● Texto
□ □ □
Você já assistiu um filme e ficou agoniado porque o personagem principal fez uma decisão idiota? Fica gritando para o protagonista pra fazer algo? As Dusk Falls, bem como outros jogos no estilo, são para você. Nessas narrativas interativas, você toma as decisões pelos personagens para moldar a narrativa mais ou menos como você quer. O jogo é liderado por Caroline Marchal, ex-lead designer da Quantic Dream, onde trabalhou em outros jogos narrativos como Heavy Rain e Beyond: Two Souls. Felizmente, ele consegue ser ainda melhor em questão de roteiro e direção que seus antigos trabalhos.
Em As Dusk Falls, você vai controlar dois personagens a maior parte do tempo. O primeiro é Vince, um pai de família que está mudando de emprego e de cidade junto com esposa, filha e pai. O segundo é Jay, o filho mais novo de uma família problemática. A vida dos dois se cruza quando um roubo dá errado e Jay e seus irmãos precisam se esconder em um hotel de estrada em que Vince e sua família estão.
□ □ □
● Registros
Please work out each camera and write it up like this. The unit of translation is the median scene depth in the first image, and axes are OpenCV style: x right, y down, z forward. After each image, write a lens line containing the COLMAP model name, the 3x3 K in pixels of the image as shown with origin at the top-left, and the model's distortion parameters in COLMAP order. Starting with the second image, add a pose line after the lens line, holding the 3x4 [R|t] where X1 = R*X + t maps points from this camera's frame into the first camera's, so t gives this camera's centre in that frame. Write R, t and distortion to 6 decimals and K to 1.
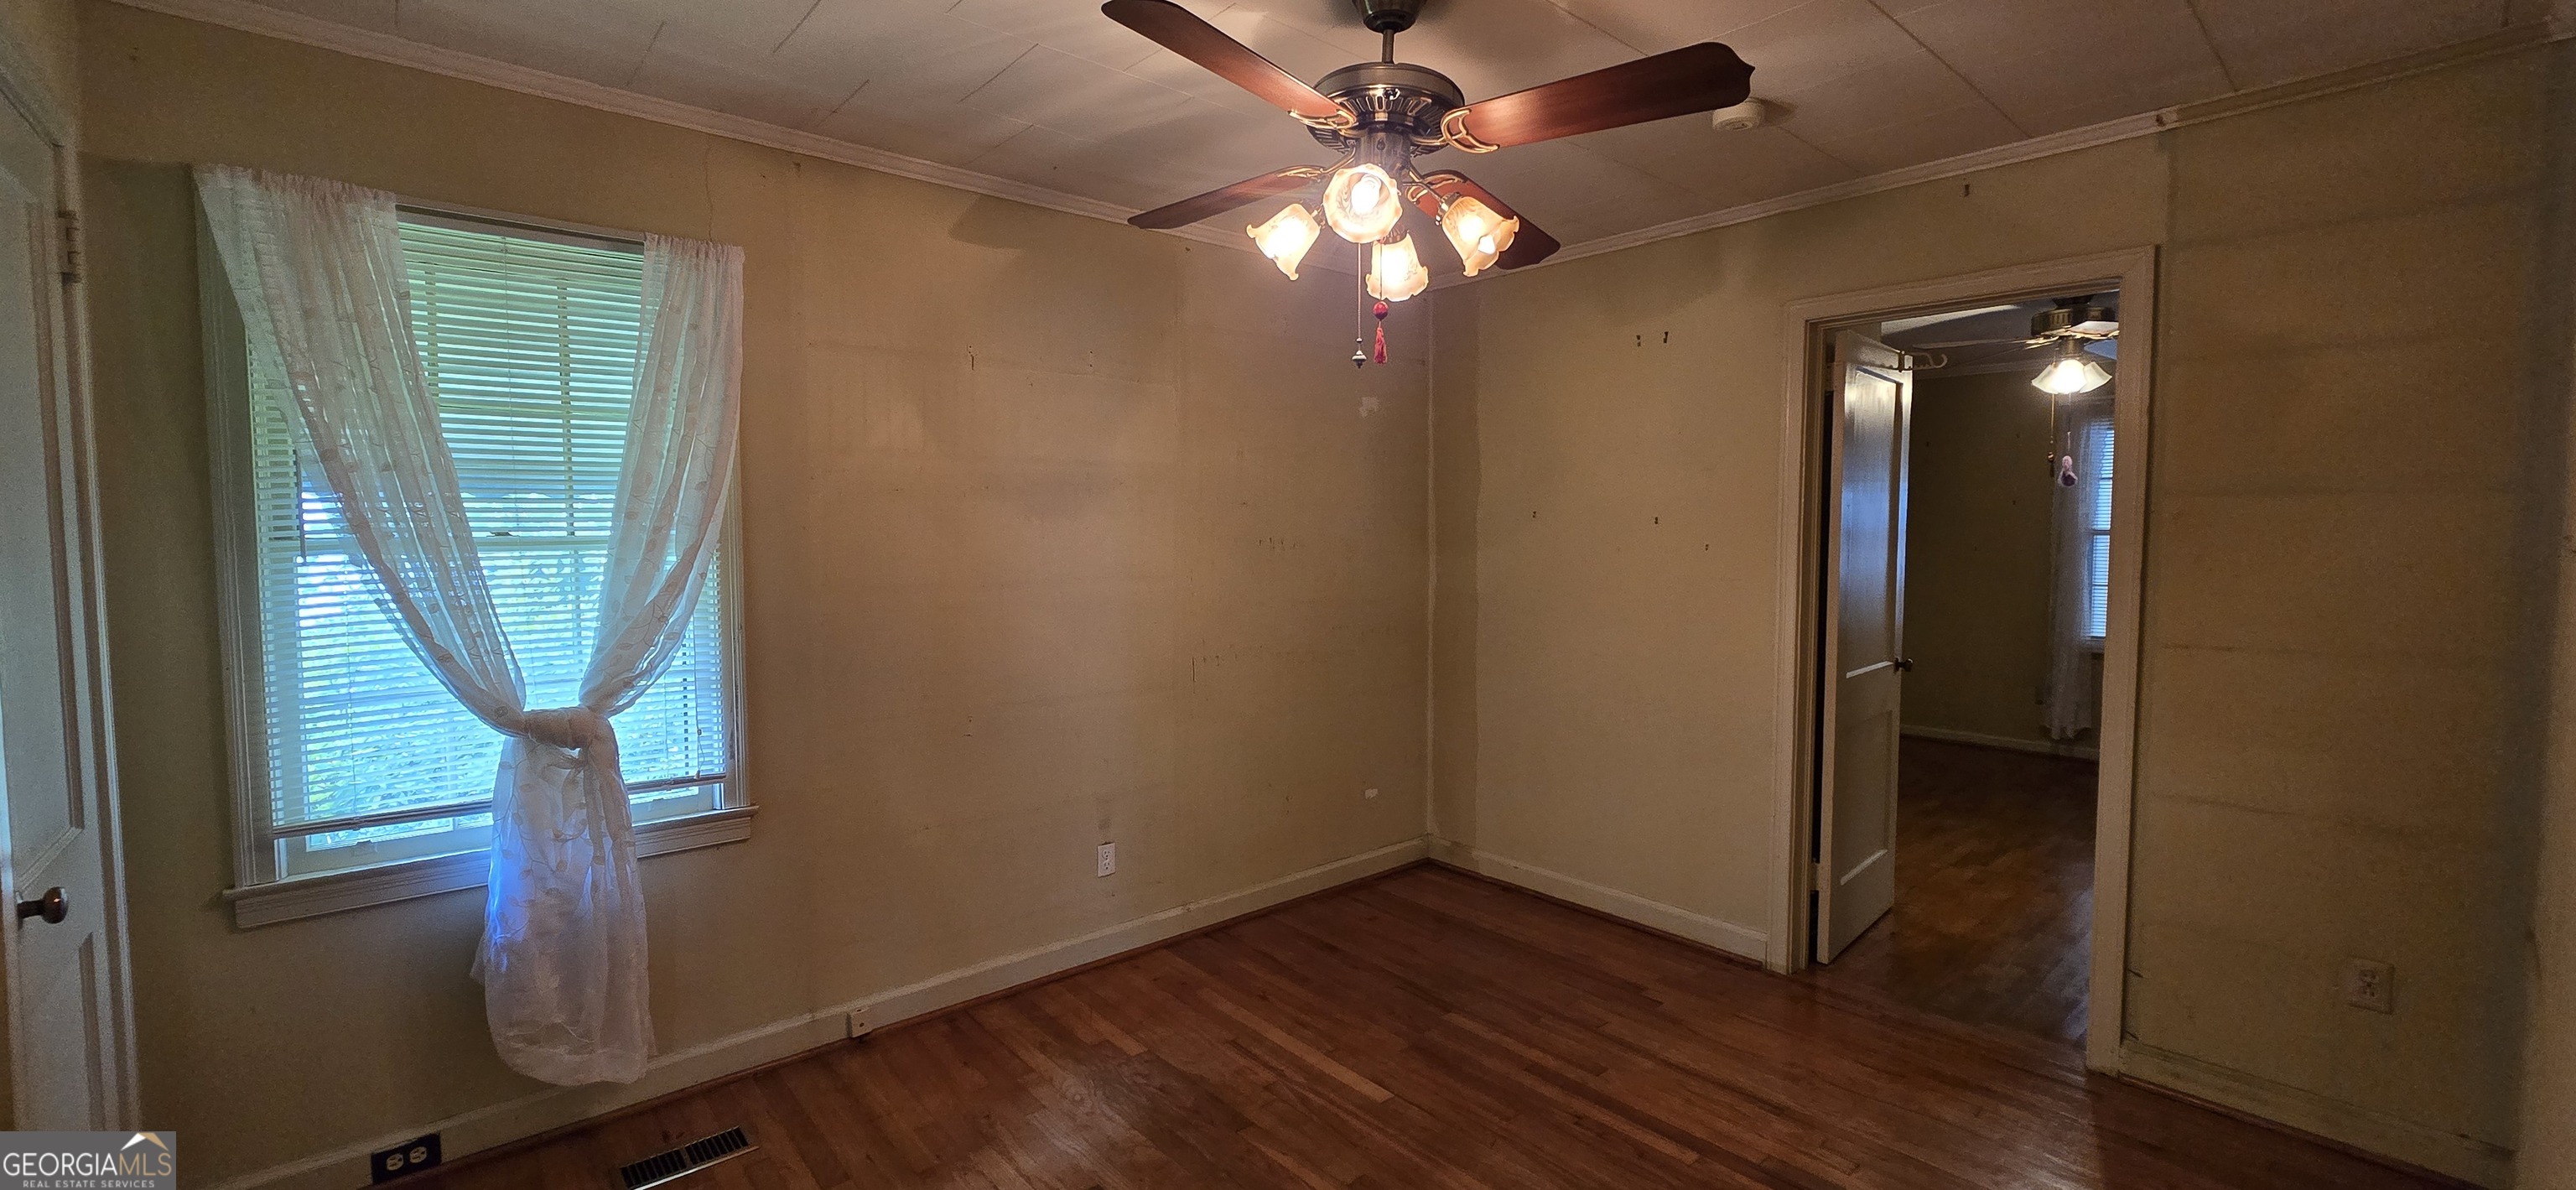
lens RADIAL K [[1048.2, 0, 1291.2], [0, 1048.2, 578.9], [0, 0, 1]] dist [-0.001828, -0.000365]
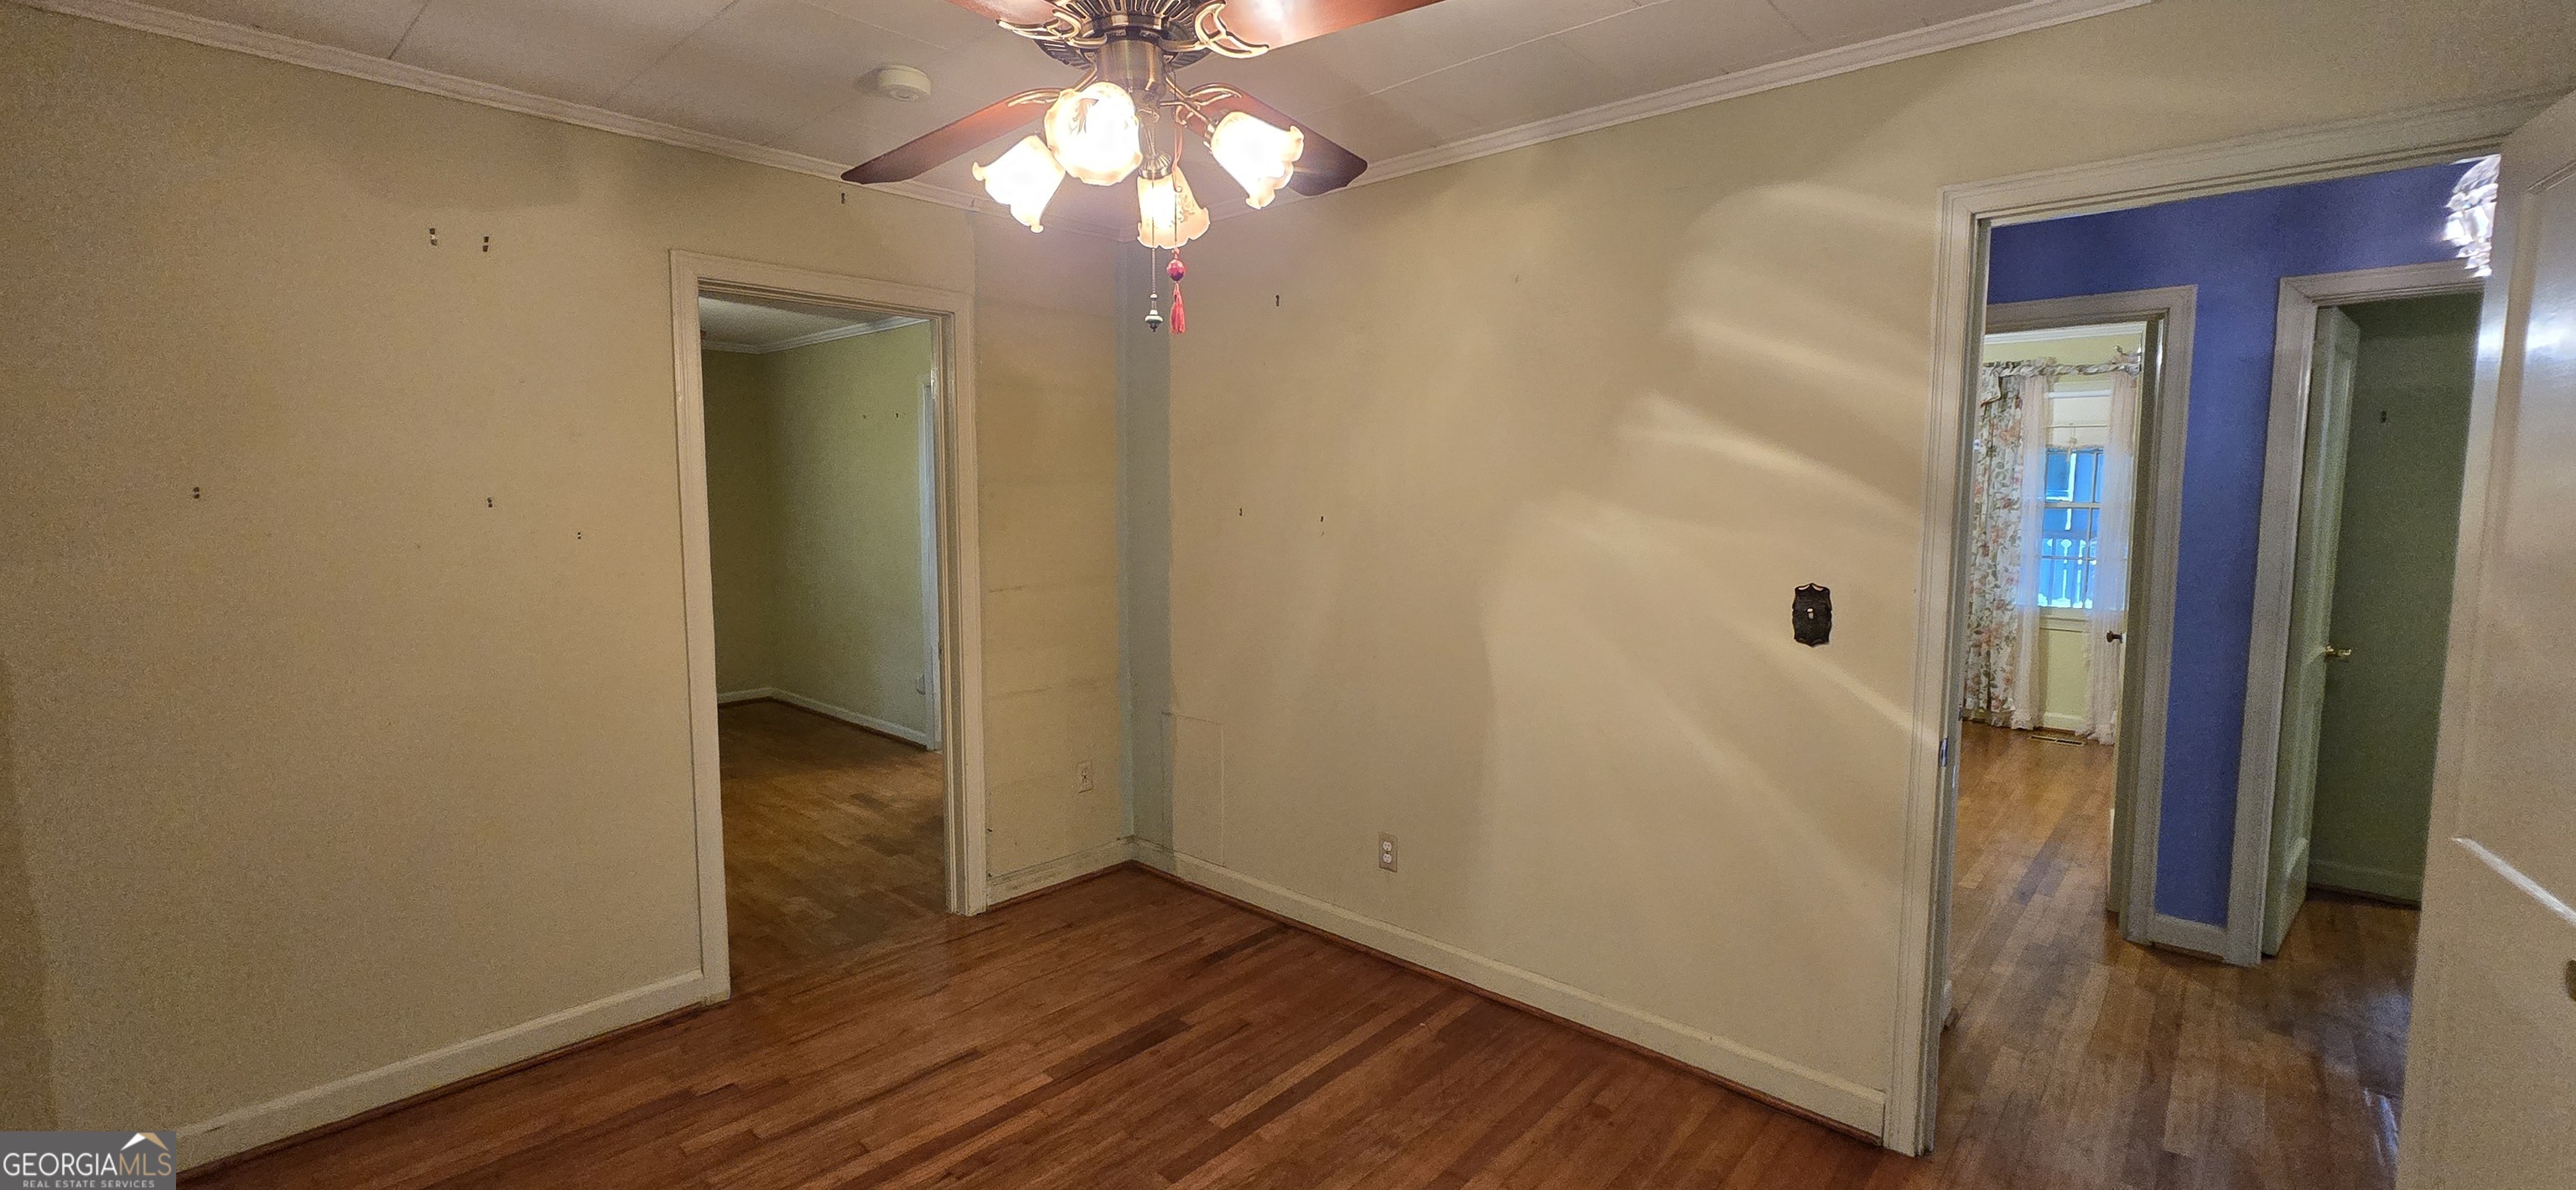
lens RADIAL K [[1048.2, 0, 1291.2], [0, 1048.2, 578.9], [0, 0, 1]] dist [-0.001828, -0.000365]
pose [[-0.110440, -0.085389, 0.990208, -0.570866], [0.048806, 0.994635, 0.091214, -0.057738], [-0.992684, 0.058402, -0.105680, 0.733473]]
□ □ □
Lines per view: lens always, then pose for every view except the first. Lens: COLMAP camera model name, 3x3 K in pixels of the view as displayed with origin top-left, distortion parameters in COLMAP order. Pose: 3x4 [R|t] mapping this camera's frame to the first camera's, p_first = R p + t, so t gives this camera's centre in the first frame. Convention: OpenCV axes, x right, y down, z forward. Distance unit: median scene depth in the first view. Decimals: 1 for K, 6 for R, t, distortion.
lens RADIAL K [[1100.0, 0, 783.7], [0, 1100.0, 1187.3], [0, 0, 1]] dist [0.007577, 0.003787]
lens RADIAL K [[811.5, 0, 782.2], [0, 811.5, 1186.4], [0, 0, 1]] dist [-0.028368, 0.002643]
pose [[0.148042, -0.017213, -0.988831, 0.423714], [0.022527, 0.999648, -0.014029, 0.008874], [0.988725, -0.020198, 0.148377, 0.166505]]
□ □ □
● Atividade 1
Extraia do texto sobre As Dusk Falls, palavra por palavra, tudo o que vai de "Em As Dusk Falls, você" até "sua família estão.".
● Atividade 2
Segundo o texto sobre As Dusk Falls, quem lidera o jogo?
Os registros não têm nenhum papel nesta atividade.

● Resposta 1
Em As Dusk Falls, você vai controlar dois personagens a maior parte do tempo. O primeiro é Vince, um pai de família que está mudando de emprego e de cidade junto com esposa, filha e pai. O segundo é Jay, o filho mais novo de uma família problemática. A vida dos dois se cruza quando um roubo dá errado e Jay e seus irmãos precisam se esconder em um hotel de estrada em que Vince e sua família estão.

● Resposta 2
Caroline Marchal, ex-lead designer da Quantic Dream.